Passage =>
Correction:  On 20 April the suburbs affected number was adjusted from 140 suburbs to 136 suburbs. The original figure was an error.

Additional information

Summary of final project statistics:

By the end of March 2016 Endeavour Energy crews had installed 13,951 LEDs across the nine participant councils, which is nearly 11% of the lights earmarked for the project.

The roll out statistics for each of the participating councils is listed below.

  • Blacktown – 2,442 installed, over 2,250 lights earmarked (192 extra lights)
  • Blue Mountains – 662 installed, over 650 earmarked (12 extra)
  • Fairfield – 1,241 installed, over 1,180 lights earmarked (61 extra)
  • Hawkesbury – 562 installed, over 550 lights earmarked (12 extra)
  • Hills Shire – 1,631 installed, over 1,410 lights earmarked (221 extra)
  • Holroyd – 940 installed, over 770 lights earmarked (170 extra)
  • Liverpool – 3,718 installed, over 3,700 earmarked (18 extra)
  • Parramatta – 966 installed, over 920 earmarked (46 extra)
  • Penrith – 1,816 installed, over 1,810 earmarked (6 extra)

 

February 2016 – Roll-out Update

Summary of January 2016 progress statistics
LED street light on left near wall in residential street with car trails streaking through the middle of shot past a street sign
LED street light in Prairewood, Fairfield LGA
Credit: Serge Golikov

The Light Years Ahead LED street light project, which received funding from the Australian Government, continues to pass milestones.

At the end of January 2016 Endeavour Energy crews had installed 11,344 LEDs across the nine participant councils – 754 lights since November 2015. This milestone means 87% have been completed out of the 13,000 lights earmarked for the project.

Two councils, Hill Shire and Holroyd, completed their targets and have been able to install extra LEDs.

The roll-out statistics for each of the participating councils is listed below. The figures are the number of lights installed, the number of lights earmarked for installation through the project, and the percentage completed (a rounded figure to the nearest percent).

  • Blacktown – 2,075 installed, over 2,250 lights earmarked, 92% complete
  • Blue Mountains – 134 installed, over 650 earmarked, 21% complete
  • Fairfield – 1,010 installed, over 1,180 lights earmarked, 85% complete
  • Hawkesbury – 227 installed, over 550 lights earmarked, 41% complete
  • Hills Shire – 1,615 installed, over 1,410 lights originally earmarked yet council was able to replace 205 more lights, 100% complete
  • Holroyd – 940 installed, over 770 lights originally earmarked yet was able to install 170 more lights, 100% complete
  • Liverpool – 3,137 installed, over 3,700 earmarked, 84% complete
  • Parramatta – 903 installed, over 920 earmarked, 98% complete
  • Penrith – 1,303 installed, over 1,810 earmarked, 72% complete

The roll-out is being noticed and commended by residents, with positive comments received by the project team through the community events program. Recently, the project’s event booth travelled to the Australia Day celebrations in Parramatta Park (read more at the below news item). The next stop is the Hawkesbury Show in April (opens external site).

Collected data =>
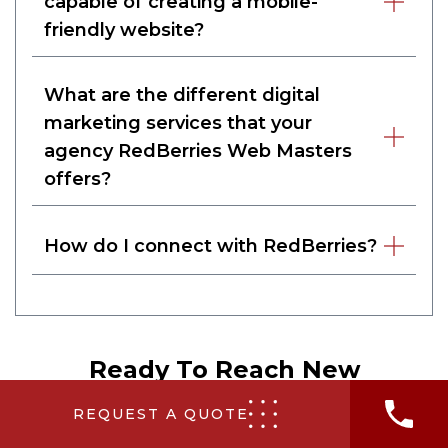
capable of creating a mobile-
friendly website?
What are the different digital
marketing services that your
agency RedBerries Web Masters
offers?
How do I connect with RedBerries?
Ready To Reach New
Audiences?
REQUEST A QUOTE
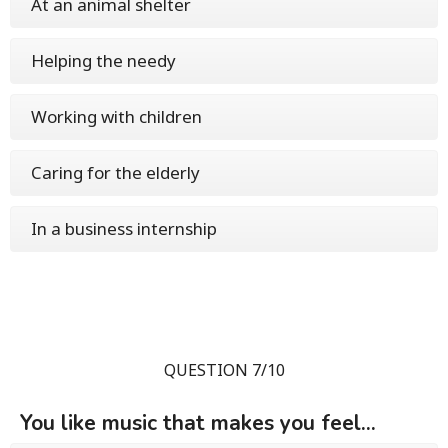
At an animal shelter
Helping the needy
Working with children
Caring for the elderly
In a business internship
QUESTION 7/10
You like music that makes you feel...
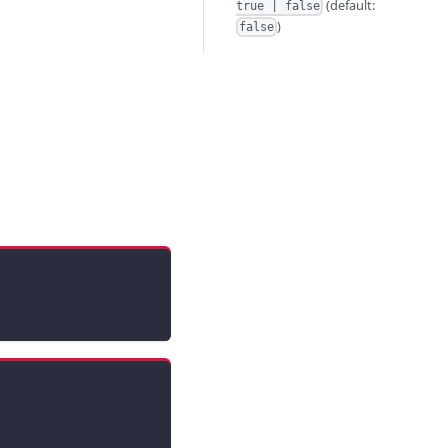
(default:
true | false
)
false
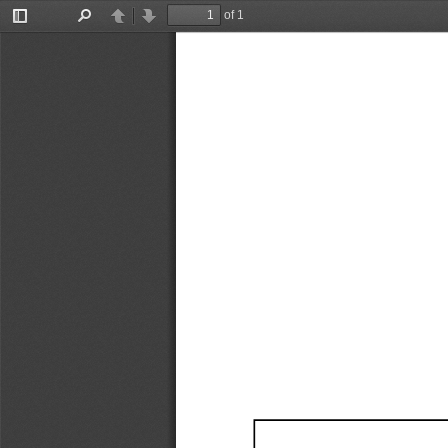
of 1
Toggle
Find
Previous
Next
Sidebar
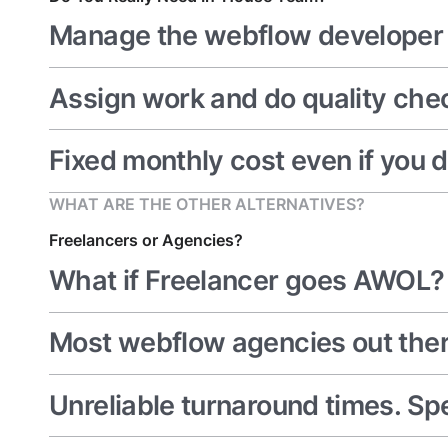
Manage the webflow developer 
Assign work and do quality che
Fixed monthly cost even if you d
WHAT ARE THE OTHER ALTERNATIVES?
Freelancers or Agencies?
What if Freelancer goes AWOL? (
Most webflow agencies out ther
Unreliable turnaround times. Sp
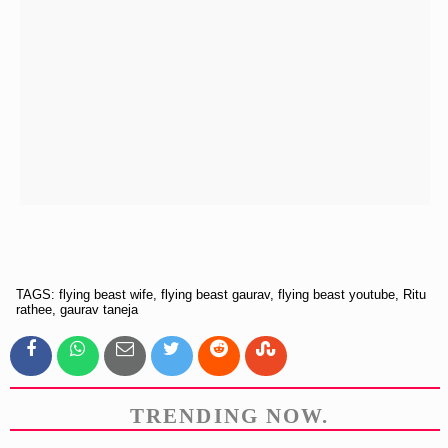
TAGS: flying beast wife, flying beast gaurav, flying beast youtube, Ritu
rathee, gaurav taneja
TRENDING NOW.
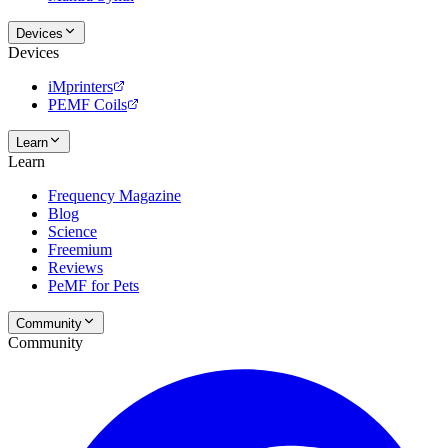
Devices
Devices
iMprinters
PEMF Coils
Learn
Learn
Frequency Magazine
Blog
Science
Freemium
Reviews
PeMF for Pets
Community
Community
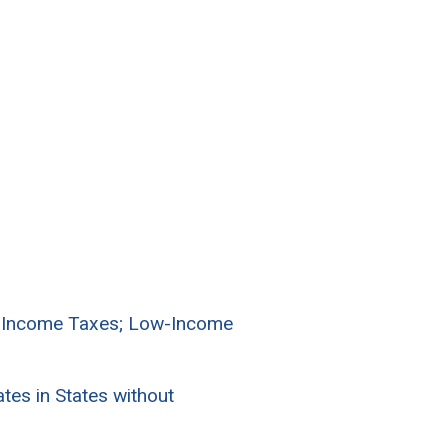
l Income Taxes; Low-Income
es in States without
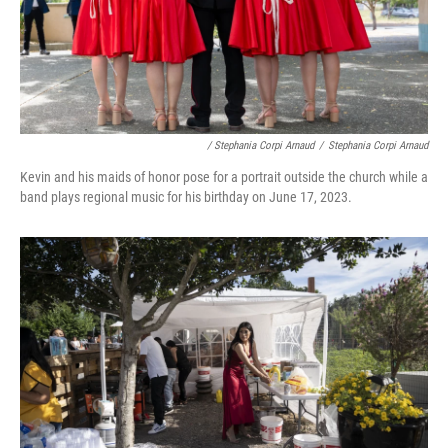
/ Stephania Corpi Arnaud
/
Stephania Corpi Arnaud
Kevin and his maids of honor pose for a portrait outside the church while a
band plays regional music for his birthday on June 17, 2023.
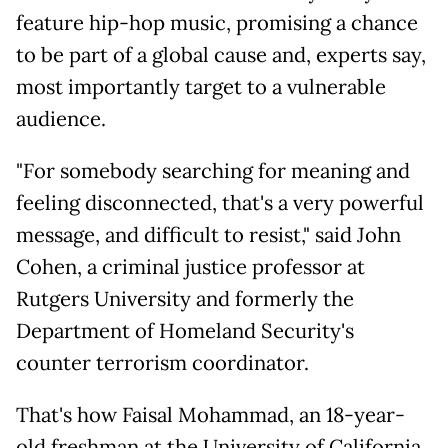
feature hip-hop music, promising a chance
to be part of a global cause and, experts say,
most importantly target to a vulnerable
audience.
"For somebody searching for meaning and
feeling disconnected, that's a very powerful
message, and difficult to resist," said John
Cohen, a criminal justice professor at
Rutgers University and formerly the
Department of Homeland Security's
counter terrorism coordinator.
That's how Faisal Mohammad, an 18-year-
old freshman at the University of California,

Brief A =>
From the January 2016 progress figures in the LED street light update, list every council whose completion percentage is below 90%, with its percentage.
Brief B =>
Continue the LED street light roll-out update from its last sentence.

Task response A =>
- Blue Mountains: 21%
- Fairfield: 85%
- Hawkesbury: 41%
- Liverpool: 84%
- Penrith: 72%

Task response B =>
Australia Day in Parramatta

The crowds came out for Australia Day

Nicole, Michelle, Leanne and Steven stand outside the event booth while holding marketing materials and two street lights
Cllr Issa with the Light Years Ahead project team and Leanne Niblock (Parramatta Reference Group member)
Credit: Jay La
Cllr Issa, Nicole and Michelle stand inside the event booth. Nicole points to house. Cllr Issa holds the house roof. Michelle observes/
Cllr Issa with the Light Years Ahead project team
Credit: Jay La

The Light Years Ahead event booth travelled to the Australia Day celebrations in Parramatta Park on 26 January.

Cllr Steven Issa, Parramatta councillor and Western Sydney Regional Organisation of Councils Senior Vice President, also visited. Leanne Niblock, one of two project Reference Group Members, joined Cllr Issa to discuss the project’s progress as well as the adjoining Council booths including Liveable Parramatta (opens campaign Facebook) and Cool Parramatta (opens campaign website) teams. 

Michelle and residents inside event booth - Michelle holds a pink binder folder which she shows to a resident
Project Manager Michelle Playford chats with a resident about household lighting
Credit: Jay La

Residents stopped by the event booth and chatted to the Light Years Ahead project staff, Michelle Playford and Nicole Miller. Residents keenly discussed how to save energy in the home and how they have been making changes including LED lighting, blinds and planting for shade, and solar panels. A number of residents enjoyed holding an LED street light.

Nicole chats to two residents outside the light years ahead booth
Media and Communications Officer Nicole Miller chats to residents
Credit: Jay La

We’ve loaded more photos to Western Sydney Regional Organisation of Council’s Facebook.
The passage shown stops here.